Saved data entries
*** Begin section ***
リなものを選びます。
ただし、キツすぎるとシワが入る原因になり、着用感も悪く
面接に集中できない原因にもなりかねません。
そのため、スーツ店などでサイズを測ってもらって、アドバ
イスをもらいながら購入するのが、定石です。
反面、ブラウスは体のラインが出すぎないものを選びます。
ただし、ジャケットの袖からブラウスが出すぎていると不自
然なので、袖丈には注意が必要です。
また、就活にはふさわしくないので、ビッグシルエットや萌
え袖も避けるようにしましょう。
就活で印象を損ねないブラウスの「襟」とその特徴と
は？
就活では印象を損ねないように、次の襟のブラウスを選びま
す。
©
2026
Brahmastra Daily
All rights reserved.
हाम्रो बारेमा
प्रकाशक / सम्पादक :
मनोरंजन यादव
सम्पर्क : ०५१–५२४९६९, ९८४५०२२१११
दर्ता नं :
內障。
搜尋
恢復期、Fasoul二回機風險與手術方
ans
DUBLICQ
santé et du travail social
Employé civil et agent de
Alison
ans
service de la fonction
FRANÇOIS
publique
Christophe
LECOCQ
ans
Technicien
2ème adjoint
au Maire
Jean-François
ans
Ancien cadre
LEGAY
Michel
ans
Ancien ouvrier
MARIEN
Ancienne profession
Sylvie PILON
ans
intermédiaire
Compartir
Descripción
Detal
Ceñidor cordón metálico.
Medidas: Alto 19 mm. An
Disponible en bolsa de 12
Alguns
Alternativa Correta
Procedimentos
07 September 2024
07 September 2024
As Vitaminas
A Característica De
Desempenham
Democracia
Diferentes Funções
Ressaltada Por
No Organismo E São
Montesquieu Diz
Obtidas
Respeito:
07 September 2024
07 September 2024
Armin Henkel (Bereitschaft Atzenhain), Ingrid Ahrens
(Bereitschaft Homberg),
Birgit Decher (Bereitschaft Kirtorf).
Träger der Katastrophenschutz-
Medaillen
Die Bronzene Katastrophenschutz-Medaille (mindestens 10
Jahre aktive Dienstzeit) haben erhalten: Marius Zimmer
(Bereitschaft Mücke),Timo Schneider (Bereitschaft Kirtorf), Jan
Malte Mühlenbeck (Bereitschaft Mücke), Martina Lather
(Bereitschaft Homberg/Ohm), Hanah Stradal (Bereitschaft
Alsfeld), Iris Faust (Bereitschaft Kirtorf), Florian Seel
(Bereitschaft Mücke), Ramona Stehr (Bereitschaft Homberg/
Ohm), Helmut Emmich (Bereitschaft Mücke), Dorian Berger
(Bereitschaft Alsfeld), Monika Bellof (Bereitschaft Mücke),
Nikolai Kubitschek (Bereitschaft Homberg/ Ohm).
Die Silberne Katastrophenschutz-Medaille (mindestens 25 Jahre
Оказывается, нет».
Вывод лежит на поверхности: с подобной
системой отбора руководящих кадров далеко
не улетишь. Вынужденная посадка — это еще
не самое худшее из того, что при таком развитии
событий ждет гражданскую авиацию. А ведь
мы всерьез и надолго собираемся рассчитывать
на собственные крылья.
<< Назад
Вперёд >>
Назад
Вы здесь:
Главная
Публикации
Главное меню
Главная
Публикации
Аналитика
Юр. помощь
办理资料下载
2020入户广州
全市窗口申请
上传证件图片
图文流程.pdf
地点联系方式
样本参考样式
*** End section ***
*** Begin section ***
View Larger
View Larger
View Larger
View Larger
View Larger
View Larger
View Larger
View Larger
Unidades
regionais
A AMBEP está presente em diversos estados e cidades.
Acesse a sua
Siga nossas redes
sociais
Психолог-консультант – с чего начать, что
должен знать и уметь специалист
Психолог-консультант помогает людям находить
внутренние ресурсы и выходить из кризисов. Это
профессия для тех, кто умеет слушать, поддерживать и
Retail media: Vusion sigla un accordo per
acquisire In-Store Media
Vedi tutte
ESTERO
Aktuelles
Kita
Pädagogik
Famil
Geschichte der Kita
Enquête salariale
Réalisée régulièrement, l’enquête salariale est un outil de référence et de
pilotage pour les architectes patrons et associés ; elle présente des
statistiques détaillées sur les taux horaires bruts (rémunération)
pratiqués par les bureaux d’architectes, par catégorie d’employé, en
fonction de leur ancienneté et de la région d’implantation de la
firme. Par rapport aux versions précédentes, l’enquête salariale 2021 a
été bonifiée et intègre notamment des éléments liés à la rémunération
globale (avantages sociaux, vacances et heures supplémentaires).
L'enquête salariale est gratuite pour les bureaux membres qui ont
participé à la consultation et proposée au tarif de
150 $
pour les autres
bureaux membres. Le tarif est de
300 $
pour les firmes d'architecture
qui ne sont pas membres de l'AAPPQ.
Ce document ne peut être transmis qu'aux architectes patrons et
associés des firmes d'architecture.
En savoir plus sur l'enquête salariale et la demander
*** End section ***
*** Begin section ***
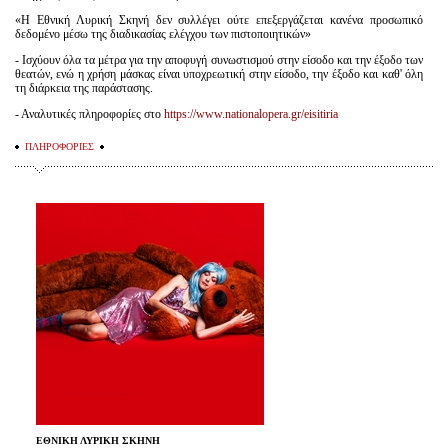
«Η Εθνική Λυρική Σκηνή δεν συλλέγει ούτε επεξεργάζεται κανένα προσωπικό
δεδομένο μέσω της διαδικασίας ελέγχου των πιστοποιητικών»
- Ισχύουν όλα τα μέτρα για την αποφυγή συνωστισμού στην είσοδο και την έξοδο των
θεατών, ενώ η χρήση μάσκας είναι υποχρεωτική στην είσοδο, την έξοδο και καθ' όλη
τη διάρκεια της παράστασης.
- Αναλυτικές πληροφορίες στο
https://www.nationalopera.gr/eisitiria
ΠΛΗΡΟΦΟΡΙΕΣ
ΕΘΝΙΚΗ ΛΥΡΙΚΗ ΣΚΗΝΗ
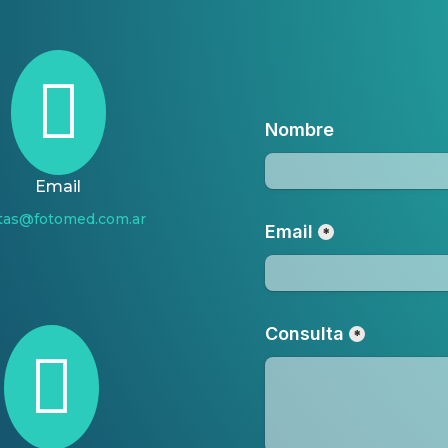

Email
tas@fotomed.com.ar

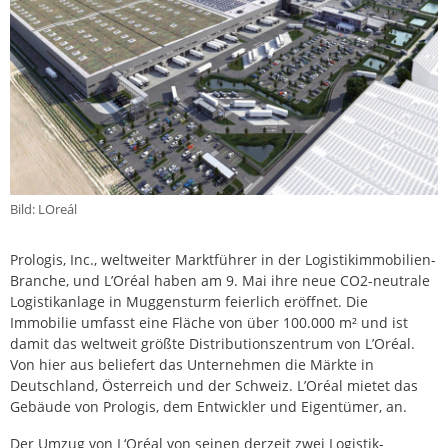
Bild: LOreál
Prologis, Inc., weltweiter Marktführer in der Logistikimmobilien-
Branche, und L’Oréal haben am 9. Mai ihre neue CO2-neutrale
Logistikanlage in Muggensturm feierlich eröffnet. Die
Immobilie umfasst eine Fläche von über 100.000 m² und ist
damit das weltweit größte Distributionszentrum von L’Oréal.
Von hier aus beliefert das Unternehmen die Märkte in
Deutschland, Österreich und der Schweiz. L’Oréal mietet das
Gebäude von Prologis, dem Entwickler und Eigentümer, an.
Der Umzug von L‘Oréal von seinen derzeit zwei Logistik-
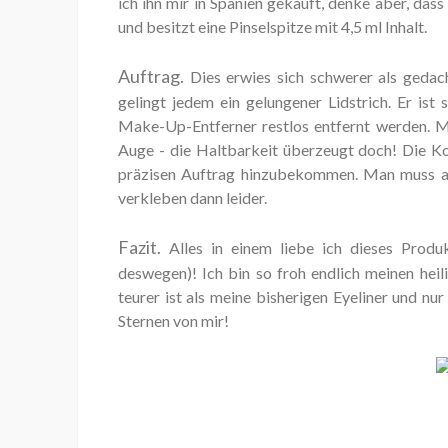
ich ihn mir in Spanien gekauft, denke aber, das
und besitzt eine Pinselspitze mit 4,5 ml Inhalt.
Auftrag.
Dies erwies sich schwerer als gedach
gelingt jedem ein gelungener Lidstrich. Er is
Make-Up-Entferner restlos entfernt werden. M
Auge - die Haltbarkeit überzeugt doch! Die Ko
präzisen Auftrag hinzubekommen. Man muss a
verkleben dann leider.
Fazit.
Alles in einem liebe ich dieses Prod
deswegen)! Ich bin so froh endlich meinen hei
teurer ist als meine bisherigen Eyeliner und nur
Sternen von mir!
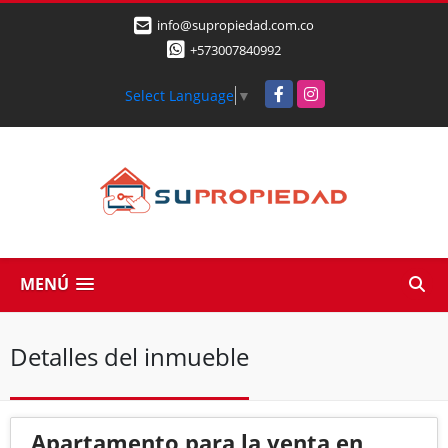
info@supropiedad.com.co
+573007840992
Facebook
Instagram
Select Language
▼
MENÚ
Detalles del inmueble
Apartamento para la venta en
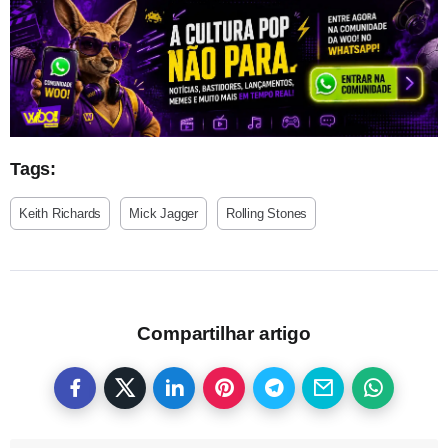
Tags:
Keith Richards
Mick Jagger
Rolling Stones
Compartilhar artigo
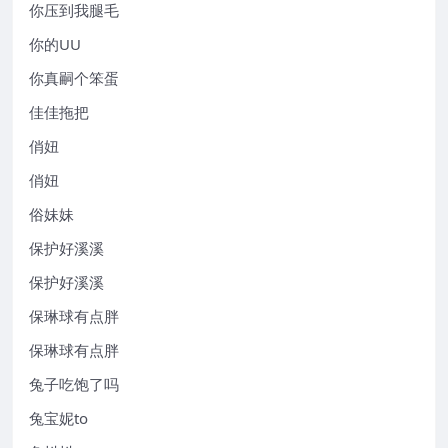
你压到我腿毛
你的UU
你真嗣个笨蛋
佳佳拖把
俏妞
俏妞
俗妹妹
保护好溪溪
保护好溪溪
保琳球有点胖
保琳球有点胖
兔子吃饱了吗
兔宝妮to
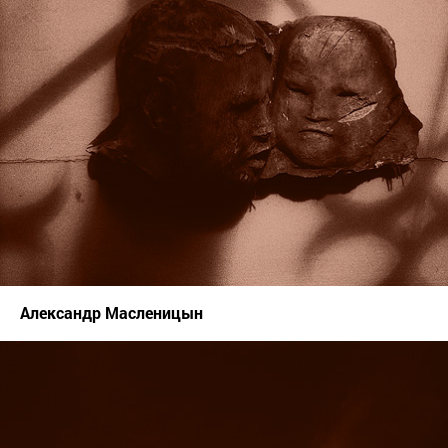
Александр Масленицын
*** End section ***
• **Task statement**:
Retype the lines above exactly as they appear, from the line containing "Mick Jagger" through the line containing "Александр Масленицын", and leave out any pictures.

• **Reply to the exercise**:
Mick Jagger
Rolling Stones
Compartilhar artigo
你压到我腿毛
你的UU
你真嗣个笨蛋
佳佳拖把
俏妞
俏妞
俗妹妹
保护好溪溪
保护好溪溪
保琳球有点胖
保琳球有点胖
兔子吃饱了吗
兔宝妮to
Александр Масленицын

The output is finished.